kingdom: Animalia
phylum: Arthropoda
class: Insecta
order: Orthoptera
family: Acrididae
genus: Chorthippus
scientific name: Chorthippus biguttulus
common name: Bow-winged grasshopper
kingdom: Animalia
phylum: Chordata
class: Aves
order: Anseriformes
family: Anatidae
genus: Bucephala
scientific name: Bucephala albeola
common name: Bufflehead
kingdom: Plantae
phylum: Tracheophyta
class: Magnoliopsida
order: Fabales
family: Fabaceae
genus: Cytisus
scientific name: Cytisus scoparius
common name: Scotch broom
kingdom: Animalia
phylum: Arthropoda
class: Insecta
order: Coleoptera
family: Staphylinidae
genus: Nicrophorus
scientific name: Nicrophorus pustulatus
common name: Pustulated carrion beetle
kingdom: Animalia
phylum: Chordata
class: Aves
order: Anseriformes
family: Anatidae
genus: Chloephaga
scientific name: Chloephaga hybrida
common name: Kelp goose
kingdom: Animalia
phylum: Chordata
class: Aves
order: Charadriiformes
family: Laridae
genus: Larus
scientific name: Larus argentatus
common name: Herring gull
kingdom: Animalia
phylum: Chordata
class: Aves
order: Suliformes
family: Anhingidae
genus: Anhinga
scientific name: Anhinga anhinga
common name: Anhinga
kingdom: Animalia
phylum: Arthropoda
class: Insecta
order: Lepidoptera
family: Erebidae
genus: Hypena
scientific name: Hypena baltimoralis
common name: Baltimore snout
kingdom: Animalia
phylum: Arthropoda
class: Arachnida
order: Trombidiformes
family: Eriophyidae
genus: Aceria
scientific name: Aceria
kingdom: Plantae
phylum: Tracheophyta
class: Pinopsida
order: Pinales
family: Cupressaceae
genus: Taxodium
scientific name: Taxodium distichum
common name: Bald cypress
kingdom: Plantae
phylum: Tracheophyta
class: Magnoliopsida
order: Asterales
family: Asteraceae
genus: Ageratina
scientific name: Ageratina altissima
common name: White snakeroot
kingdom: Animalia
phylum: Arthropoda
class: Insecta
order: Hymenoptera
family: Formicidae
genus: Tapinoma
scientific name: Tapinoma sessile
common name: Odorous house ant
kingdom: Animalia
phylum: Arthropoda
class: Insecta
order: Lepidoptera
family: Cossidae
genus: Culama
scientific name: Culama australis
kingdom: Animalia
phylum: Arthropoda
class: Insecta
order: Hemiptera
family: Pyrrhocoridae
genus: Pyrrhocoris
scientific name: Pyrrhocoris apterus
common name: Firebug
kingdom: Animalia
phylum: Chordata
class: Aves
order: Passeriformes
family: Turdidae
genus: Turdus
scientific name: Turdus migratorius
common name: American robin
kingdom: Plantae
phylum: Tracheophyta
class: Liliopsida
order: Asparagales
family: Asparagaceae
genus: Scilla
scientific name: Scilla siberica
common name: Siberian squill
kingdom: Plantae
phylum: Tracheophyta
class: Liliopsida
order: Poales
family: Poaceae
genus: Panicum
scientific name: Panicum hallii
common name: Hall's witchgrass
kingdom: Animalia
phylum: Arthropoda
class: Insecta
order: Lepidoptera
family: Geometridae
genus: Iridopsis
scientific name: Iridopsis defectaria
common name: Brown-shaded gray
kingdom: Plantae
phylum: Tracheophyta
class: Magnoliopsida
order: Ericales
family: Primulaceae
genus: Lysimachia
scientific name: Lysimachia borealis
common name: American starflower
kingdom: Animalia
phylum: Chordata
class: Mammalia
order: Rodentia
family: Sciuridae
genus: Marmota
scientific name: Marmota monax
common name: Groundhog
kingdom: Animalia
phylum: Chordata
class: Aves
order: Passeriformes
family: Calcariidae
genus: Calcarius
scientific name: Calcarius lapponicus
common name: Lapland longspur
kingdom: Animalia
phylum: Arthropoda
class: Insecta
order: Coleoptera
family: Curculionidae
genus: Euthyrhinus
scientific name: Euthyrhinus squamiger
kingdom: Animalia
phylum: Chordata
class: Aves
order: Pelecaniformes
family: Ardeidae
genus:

▶ The exercise
Extract every one of the lines above verbatim, keeping them in their original order.

▶ Task result
kingdom: Animalia
phylum: Arthropoda
class: Insecta
order: Orthoptera
family: Acrididae
genus: Chorthippus
scientific name: Chorthippus biguttulus
common name: Bow-winged grasshopper
kingdom: Animalia
phylum: Chordata
class: Aves
order: Anseriformes
family: Anatidae
genus: Bucephala
scientific name: Bucephala albeola
common name: Bufflehead
kingdom: Plantae
phylum: Tracheophyta
class: Magnoliopsida
order: Fabales
family: Fabaceae
genus: Cytisus
scientific name: Cytisus scoparius
common name: Scotch broom
kingdom: Animalia
phylum: Arthropoda
class: Insecta
order: Coleoptera
family: Staphylinidae
genus: Nicrophorus
scientific name: Nicrophorus pustulatus
common name: Pustulated carrion beetle
kingdom: Animalia
phylum: Chordata
class: Aves
order: Anseriformes
family: Anatidae
genus: Chloephaga
scientific name: Chloephaga hybrida
common name: Kelp goose
kingdom: Animalia
phylum: Chordata
class: Aves
order: Charadriiformes
family: Laridae
genus: Larus
scientific name: Larus argentatus
common name: Herring gull
kingdom: Animalia
phylum: Chordata
class: Aves
order: Suliformes
family: Anhingidae
genus: Anhinga
scientific name: Anhinga anhinga
common name: Anhinga
kingdom: Animalia
phylum: Arthropoda
class: Insecta
order: Lepidoptera
family: Erebidae
genus: Hypena
scientific name: Hypena baltimoralis
common name: Baltimore snout
kingdom: Animalia
phylum: Arthropoda
class: Arachnida
order: Trombidiformes
family: Eriophyidae
genus: Aceria
scientific name: Aceria
kingdom: Plantae
phylum: Tracheophyta
class: Pinopsida
order: Pinales
family: Cupressaceae
genus: Taxodium
scientific name: Taxodium distichum
common name: Bald cypress
kingdom: Plantae
phylum: Tracheophyta
class: Magnoliopsida
order: Asterales
family: Asteraceae
genus: Ageratina
scientific name: Ageratina altissima
common name: White snakeroot
kingdom: Animalia
phylum: Arthropoda
class: Insecta
order: Hymenoptera
family: Formicidae
genus: Tapinoma
scientific name: Tapinoma sessile
common name: Odorous house ant
kingdom: Animalia
phylum: Arthropoda
class: Insecta
order: Lepidoptera
family: Cossidae
genus: Culama
scientific name: Culama australis
kingdom: Animalia
phylum: Arthropoda
class: Insecta
order: Hemiptera
family: Pyrrhocoridae
genus: Pyrrhocoris
scientific name: Pyrrhocoris apterus
common name: Firebug
kingdom: Animalia
phylum: Chordata
class: Aves
order: Passeriformes
family: Turdidae
genus: Turdus
scientific name: Turdus migratorius
common name: American robin
kingdom: Plantae
phylum: Tracheophyta
class: Liliopsida
order: Asparagales
family: Asparagaceae
genus: Scilla
scientific name: Scilla siberica
common name: Siberian squill
kingdom: Plantae
phylum: Tracheophyta
class: Liliopsida
order: Poales
family: Poaceae
genus: Panicum
scientific name: Panicum hallii
common name: Hall's witchgrass
kingdom: Animalia
phylum: Arthropoda
class: Insecta
order: Lepidoptera
family: Geometridae
genus: Iridopsis
scientific name: Iridopsis defectaria
common name: Brown-shaded gray
kingdom: Plantae
phylum: Tracheophyta
class: Magnoliopsida
order: Ericales
family: Primulaceae
genus: Lysimachia
scientific name: Lysimachia borealis
common name: American starflower
kingdom: Animalia
phylum: Chordata
class: Mammalia
order: Rodentia
family: Sciuridae
genus: Marmota
scientific name: Marmota monax
common name: Groundhog
kingdom: Animalia
phylum: Chordata
class: Aves
order: Passeriformes
family: Calcariidae
genus: Calcarius
scientific name: Calcarius lapponicus
common name: Lapland longspur
kingdom: Animalia
phylum: Arthropoda
class: Insecta
order: Coleoptera
family: Curculionidae
genus: Euthyrhinus
scientific name: Euthyrhinus squamiger
kingdom: Animalia
phylum: Chordata
class: Aves
order: Pelecaniformes
family: Ardeidae
genus:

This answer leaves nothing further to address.